Following the Russian invasion of Ukraine on 20 February 2022, Executive Director of the National Research Foundation of Ukraine (NRFU) Dr Olga Polotska has appealed to the international community to help her country’s scientists.

Along with the killing and displacement of civilians and destruction of infrastructure by the Russian military, the conscription of fighting-age males by Ukrainian security forces has meant that there are now few researchers who are able to work. Others, who were unable to flee the Russian advance, are now isolated in territories occupied by hostile forces.

Because of the fighting, the NRFU has also had to pause its funding for 269 projects that were meant to commence on 1 March.

“Everything has stopped,” Dr Polotska said. “Ukrainian scientists will need a lot of support.”

Plea for international help

Intervention by the international scientific community could include funding schemes to cover salaries and equipment, assistance for displaced scientists, aid for scientists still within Ukraine, and the provision of foreign evaluators to review Ukrainian proposals.

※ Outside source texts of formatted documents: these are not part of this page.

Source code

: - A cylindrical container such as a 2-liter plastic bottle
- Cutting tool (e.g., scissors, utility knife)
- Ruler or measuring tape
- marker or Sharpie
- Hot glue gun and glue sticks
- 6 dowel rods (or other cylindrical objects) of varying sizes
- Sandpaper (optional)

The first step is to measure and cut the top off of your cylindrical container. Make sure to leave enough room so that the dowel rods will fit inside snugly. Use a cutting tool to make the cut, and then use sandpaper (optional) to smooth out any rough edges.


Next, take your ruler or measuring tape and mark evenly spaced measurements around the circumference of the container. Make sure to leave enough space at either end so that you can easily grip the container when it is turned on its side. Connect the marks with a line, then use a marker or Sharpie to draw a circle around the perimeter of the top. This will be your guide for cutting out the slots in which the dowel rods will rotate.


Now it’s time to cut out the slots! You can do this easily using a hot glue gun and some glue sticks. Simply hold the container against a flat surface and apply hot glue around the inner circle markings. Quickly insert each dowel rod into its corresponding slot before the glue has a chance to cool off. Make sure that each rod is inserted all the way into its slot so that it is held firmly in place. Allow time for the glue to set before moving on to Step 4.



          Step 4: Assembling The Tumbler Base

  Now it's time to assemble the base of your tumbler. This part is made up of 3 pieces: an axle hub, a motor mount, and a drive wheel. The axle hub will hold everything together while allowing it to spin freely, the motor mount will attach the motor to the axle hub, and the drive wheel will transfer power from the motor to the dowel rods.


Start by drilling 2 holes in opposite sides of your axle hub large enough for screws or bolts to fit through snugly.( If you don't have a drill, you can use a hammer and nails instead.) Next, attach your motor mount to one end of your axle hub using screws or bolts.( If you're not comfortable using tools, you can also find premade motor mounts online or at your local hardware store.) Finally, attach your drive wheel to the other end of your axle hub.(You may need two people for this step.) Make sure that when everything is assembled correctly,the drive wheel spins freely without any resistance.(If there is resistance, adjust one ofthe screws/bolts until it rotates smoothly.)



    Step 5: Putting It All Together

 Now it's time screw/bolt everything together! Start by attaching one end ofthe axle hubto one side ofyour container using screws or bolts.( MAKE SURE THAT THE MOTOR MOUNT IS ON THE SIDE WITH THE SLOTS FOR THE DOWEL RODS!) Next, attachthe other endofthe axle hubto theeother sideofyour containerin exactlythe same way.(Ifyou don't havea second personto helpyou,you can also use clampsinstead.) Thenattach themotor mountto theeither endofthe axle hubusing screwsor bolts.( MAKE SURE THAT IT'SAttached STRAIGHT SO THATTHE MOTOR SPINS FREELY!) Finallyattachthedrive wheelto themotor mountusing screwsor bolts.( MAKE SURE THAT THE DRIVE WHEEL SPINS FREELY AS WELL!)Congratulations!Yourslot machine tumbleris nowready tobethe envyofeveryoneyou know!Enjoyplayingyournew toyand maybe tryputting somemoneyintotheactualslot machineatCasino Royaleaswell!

Any international programmes involving Ukrainian researchers would be a welcome help to keep Ukrainian science functioning, according to Dr Polotska.

Brain drain

Many scientists have already left Ukraine for the relative safety of neighbouring countries, creating a temporary brain-drain in a country which has already had key science facilities destroyed, such as Research Institute of Physics and Technology buildings in Kharkiv.

“I suspect other [research buildings] are heavily damaged,” said Dr Polotska. “There is a very high chance of researchers [having been] wounded or killed.”

A call for sanctions

In a statement on the NRFU’s website, Dr Polotska argued for researchers in western Europe to cut ties with their Russian counterparts.

“We are also convinced that immediate severance of all your ties with Russian scientific structures, which are in the service of the totalitarian fascist regime, is urgently needed,” the statement said.

Germany was the first EU country to announce it will cease all science, research and vocational training with Russia; however, other countries are still debating whether or not to take similar actions.